Dataset entries:
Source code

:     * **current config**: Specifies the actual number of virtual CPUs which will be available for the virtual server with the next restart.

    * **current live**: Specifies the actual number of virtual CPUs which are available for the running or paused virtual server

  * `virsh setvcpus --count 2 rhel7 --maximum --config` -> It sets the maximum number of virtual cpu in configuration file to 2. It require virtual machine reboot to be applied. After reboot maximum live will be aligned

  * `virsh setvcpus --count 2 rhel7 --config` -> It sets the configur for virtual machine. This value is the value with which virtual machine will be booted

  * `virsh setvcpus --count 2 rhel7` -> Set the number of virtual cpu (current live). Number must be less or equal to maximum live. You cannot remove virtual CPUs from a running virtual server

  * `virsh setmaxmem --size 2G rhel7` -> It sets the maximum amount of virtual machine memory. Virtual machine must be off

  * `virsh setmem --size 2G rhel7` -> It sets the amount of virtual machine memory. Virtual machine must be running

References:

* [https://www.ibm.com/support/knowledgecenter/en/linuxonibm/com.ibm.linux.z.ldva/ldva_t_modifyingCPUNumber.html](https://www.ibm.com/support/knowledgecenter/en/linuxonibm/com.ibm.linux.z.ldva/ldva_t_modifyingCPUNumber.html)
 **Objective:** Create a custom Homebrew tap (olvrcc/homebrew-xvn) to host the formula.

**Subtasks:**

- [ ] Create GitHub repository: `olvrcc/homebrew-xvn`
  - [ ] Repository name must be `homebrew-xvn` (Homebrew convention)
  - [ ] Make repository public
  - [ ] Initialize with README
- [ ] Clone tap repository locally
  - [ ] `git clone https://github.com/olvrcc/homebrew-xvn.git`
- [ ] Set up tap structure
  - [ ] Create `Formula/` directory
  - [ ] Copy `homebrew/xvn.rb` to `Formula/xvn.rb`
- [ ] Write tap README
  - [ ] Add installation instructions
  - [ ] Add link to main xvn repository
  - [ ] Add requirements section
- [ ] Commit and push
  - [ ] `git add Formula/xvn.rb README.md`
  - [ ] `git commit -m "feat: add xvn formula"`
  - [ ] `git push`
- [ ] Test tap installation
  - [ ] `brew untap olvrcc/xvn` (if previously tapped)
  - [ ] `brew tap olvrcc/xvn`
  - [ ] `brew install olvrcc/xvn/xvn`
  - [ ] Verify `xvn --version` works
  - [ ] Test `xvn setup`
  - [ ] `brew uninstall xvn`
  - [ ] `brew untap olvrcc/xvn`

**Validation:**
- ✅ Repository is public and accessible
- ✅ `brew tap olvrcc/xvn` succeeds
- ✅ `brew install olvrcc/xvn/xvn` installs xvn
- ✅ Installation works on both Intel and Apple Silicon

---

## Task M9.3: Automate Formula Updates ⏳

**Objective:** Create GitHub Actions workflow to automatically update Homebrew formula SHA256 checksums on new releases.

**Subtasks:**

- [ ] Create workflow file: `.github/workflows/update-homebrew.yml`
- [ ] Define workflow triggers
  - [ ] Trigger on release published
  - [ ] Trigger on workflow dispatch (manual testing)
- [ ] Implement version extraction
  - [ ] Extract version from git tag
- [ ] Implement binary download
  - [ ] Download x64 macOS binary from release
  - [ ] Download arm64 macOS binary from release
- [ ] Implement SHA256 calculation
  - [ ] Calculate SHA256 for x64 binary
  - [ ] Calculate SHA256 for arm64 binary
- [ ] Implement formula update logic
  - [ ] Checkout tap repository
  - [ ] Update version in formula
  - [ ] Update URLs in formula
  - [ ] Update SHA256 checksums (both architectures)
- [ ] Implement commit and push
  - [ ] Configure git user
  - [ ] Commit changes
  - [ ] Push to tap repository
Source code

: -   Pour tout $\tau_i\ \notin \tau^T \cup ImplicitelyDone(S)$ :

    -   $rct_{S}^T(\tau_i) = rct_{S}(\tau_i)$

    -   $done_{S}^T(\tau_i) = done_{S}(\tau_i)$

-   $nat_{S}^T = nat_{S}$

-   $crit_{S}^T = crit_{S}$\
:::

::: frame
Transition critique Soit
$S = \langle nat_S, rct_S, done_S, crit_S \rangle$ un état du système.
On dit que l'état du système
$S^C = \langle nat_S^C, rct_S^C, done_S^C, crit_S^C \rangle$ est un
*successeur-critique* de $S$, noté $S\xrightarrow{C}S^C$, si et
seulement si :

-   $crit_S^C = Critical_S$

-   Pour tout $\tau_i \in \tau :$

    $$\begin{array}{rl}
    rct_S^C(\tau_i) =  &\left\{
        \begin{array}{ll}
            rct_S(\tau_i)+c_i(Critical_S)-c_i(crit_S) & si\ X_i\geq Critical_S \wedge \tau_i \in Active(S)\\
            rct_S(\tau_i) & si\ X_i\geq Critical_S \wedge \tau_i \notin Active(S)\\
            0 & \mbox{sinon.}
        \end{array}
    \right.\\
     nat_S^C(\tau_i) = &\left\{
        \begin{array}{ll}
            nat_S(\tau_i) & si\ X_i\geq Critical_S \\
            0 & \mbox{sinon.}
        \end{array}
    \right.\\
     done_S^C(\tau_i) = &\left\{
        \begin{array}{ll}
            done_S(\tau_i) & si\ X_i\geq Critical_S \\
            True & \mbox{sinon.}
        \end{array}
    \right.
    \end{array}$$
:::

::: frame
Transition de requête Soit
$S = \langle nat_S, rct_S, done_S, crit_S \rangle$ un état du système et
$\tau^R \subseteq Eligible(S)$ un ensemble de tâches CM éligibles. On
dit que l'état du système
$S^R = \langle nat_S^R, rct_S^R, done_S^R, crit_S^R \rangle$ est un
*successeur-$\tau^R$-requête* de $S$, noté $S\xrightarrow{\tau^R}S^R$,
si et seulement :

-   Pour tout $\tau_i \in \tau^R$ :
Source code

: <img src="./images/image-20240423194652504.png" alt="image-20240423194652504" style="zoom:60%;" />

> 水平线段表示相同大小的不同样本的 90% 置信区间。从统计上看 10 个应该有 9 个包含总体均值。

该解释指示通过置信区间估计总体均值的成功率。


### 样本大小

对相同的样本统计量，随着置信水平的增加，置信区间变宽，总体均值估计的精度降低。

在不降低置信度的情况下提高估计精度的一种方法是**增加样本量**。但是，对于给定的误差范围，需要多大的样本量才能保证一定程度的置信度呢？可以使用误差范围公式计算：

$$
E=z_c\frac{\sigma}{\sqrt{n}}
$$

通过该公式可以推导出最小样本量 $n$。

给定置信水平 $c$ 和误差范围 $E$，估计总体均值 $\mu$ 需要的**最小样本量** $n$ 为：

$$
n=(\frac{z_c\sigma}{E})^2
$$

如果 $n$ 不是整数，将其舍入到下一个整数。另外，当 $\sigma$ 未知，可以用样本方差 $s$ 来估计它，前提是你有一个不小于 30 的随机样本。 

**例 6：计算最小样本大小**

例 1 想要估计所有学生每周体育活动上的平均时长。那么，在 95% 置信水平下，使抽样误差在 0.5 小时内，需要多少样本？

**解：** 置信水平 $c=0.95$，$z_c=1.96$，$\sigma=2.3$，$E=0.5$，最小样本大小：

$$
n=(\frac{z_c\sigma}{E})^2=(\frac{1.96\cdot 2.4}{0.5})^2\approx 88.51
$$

What to produce: Locate the lines above that hold the word "public". Show every one of them.

Answer to this problem:
  - [ ] Make repository public
- ✅ Repository is public and accessible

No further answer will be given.